И только невозможно представить, что же произойдет с ним самим? Посадят - тут и представлять нечего. А вдруг случится чудо?.. Ну, если вдруг - на то и чудеса - являться без предположений.

Забыл! Друга забыл, Тимофея! Тот исчез давным-давно, еще до того, как Найденов купил домик в деревне. И оставил таинственную надпись на дверном косяке: не ищи в миру. Тогда он подумал, что Тимофей отправился в монастырь, наверно, так оно и случилось: жизнь художника в последнее время, его некоторые высказывания давали повод для такой догадки. В ближней округе Найденову известен лишь один мужской монастырь, наверно, Тимофей там и обосновался. Узнать наверняка? - в монастырь люди уходят не для того, чтобы их проведывали.

И тут Найденову пришел в голову спасительный выход, маловероятный, почти фантастический, но, похоже, единственный в сложившейся ситуации. Пойти в тот самый монастырь, спросить Тимофея, рассказать все как есть. Может, попросит у своего монастырского начальства за него. Да не надо за него, пусть только представит, Найденов сам сумеет сказать. Не может быть, чтобы не пустили, не спрятали от несправедливой кары. Божьи люди, должны понять и помилосердствовать. Ну, нет у него другого пути, выставите за ворота - на погибель отправите невиновного...

Он водушевился, поверил, что найден выход, вскочил со своего места, отряхивая брюки. Будто  вот сейчас и приспело бежать, искать, проситься... В великом возбуждении сделал он несколько кругов, остыл немного, вернулся к исходной точке, снова присел. Надо успокоиться, подумать, время еще есть, день едва дошел до половины. Монастырь километрах в пятидесяти отсюда, он наймет машину, успеет. Лучше под вечер, попозже, запоздалого путника грех отправлять восвояси...
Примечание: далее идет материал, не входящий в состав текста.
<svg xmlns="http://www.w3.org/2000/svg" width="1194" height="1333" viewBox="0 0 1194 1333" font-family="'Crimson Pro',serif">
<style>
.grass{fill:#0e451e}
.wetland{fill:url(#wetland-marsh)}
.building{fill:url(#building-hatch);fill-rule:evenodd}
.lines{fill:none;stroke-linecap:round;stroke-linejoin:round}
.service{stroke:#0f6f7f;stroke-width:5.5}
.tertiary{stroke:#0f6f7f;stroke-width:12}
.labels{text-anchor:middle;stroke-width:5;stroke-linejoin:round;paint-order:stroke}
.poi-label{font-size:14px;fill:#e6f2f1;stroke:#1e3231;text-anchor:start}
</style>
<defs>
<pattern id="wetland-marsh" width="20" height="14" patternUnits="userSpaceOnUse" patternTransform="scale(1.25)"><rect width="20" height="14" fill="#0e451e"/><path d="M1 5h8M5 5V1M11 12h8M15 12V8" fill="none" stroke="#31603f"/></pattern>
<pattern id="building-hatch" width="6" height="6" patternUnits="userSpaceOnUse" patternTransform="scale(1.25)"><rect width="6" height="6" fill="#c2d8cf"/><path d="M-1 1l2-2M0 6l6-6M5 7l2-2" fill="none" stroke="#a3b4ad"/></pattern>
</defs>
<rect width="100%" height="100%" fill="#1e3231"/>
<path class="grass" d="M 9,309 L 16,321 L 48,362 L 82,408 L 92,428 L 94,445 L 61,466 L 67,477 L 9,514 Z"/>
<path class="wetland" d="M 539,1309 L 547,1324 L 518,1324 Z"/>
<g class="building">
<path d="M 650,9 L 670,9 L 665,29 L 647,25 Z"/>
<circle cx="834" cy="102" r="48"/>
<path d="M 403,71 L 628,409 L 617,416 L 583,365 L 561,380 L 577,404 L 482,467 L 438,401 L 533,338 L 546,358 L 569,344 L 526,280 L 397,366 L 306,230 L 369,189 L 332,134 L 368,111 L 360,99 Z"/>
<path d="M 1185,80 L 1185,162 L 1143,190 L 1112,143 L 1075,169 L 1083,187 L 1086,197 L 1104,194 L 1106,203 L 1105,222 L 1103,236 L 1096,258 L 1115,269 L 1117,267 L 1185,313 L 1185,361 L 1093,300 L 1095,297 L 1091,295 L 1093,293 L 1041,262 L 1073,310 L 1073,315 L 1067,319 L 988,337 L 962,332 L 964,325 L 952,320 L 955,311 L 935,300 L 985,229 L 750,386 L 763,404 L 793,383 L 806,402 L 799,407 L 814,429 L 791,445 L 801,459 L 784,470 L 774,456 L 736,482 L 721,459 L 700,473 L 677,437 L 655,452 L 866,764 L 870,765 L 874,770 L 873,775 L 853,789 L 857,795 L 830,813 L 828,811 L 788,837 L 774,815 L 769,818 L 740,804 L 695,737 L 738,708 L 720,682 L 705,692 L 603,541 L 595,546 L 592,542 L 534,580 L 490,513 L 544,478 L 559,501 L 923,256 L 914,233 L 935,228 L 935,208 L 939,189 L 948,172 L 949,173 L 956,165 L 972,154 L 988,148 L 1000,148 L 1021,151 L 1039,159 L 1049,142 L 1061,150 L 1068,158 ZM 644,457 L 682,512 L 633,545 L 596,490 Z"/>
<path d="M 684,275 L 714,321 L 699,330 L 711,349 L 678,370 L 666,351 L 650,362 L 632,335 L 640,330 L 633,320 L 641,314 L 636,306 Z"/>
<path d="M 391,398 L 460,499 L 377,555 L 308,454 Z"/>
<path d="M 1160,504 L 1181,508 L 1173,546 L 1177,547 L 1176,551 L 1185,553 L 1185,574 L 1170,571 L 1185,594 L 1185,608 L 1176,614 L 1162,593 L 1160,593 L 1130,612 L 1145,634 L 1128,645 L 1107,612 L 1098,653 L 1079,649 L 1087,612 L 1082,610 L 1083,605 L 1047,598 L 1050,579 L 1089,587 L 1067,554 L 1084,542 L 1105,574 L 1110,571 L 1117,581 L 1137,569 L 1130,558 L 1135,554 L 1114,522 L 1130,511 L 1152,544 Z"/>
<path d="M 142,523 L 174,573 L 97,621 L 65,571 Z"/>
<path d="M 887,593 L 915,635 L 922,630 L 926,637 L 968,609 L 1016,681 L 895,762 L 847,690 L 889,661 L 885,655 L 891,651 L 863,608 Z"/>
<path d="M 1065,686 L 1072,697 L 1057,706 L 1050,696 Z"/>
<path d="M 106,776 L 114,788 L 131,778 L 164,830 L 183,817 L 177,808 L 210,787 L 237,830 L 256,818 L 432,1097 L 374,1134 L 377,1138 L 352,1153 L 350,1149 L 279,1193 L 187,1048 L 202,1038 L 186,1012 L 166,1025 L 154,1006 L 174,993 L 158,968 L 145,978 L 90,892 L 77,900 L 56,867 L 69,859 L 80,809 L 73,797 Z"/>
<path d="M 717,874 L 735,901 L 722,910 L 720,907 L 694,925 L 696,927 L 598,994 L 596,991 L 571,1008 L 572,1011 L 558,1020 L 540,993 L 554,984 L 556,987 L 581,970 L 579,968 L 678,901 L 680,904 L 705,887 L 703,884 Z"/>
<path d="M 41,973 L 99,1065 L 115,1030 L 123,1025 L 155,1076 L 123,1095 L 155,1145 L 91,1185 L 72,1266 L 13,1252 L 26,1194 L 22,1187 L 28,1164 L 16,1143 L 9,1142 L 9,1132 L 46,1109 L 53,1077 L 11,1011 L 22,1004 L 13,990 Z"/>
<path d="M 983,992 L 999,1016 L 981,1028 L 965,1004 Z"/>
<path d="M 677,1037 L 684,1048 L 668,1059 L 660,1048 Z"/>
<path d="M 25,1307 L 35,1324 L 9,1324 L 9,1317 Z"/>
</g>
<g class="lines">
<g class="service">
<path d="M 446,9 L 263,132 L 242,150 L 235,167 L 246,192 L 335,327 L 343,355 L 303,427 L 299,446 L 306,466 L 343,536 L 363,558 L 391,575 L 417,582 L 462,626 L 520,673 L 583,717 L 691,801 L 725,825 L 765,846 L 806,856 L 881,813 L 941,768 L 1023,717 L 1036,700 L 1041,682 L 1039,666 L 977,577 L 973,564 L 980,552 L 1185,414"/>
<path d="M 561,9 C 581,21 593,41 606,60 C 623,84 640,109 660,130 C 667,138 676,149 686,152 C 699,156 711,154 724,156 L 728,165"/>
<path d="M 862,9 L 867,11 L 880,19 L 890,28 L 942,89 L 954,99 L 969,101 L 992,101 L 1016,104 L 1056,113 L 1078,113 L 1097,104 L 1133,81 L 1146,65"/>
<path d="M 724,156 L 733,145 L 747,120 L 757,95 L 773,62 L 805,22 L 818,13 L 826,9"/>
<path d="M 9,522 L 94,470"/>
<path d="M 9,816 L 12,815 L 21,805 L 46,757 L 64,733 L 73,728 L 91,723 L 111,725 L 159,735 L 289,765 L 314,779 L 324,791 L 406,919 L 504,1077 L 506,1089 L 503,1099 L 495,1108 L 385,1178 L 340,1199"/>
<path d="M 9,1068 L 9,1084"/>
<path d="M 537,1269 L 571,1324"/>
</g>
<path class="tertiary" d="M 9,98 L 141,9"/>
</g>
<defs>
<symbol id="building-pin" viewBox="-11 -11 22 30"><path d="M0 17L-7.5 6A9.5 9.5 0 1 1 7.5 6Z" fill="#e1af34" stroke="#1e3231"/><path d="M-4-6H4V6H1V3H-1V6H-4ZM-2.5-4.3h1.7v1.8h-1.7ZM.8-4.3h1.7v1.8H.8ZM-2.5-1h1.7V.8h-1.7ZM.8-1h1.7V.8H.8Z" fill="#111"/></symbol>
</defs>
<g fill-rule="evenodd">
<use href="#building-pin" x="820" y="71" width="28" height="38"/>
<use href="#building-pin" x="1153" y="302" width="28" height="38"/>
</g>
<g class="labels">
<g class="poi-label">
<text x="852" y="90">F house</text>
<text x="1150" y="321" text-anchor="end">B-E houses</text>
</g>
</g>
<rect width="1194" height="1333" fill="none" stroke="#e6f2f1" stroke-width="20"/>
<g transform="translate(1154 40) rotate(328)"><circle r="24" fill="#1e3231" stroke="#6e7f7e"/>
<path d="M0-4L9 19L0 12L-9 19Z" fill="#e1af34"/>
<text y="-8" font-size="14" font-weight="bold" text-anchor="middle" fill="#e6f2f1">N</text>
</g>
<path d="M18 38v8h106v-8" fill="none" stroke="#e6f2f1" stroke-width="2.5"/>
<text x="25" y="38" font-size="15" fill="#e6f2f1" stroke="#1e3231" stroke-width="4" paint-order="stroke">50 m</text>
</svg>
Солнце поднялось над кладбищем так, что высветило сквозящую между рядами деревьев аллею для избранных. Бедные богатые! - пожалел их Найденов, разглядывая огромные камни на могилах. - Даже после смерти нести на себе такую тяжесть! Памятники себе редко кто заказывает при жизни, это дело оставшихся в живых. И то сказать, - где про то Найденов слышал? - каждый идущий за гробом в какой-то степени хоронит и себя. Очевидно - смерть примерять на себя легче, чем жизнь... Не верит человек в свое высокое предназначение, в свое будущее - потому и не может выбраться из состояния младенчества и дикости. Вот уж поистине - «тесны врата и узок путь»...

Найденов смотрит на дорогие памятники и обращается через них к живым, унесшим отсюда прах на подошвах.

- Слабые и нищие вам отомстят. Не потому, что они мстительны и злобны. Просто будущее, - если оно есть вообще, - за ними. Это не вы, сильные, удачливые, богатые не берете их с собой, вам и некуда их брать, поскольку самим идти некуда. Именно за ними будущее, и они не возьмут вас туда. «Горе вам, богатые! Ибо вы уже получили свое утешение». Все давно уже известно. Это лишь вы заново открываете мир, где сила и деньги - все.

Умирая, Константин Леонтьев повторял в полубессознании: «Еще поборемся!», и потом: «Нет, надо покориться!» И снова. «Еще поборемся!»... «Надо покориться!»

А случится, если Найденов вернется в мир свободным - уедет поближе к горам. Там ему всегда было хорошо. Повезет - станет инструктором, как в молодые годы. На серьезные маршруты его не пошлют - старый. Да он и настаивать не будет. А вот о чем бы попросил - открыть маршрут для начинающих, самых неопытных - восхождение на Синюю гору. Простенький такой маршрут, безопасный, специально для него. И поведет он туристов-подростков по тропам, на которых оставлены следы неутомимой бабы Нади. Поднимутся они на вершину - и мир перед глазами изменится: он весь теперь в синих тонах, как гора оттуда, снизу. На все четыре стороны - леса, озера, реки, горы - Земля словом. Много людей внизу, вот и поселения целые видны тут и там, города. Но единого человека со всей его быстротой, яркостью, заметностью в масштабе привычного для него обитания - отсюда не различить.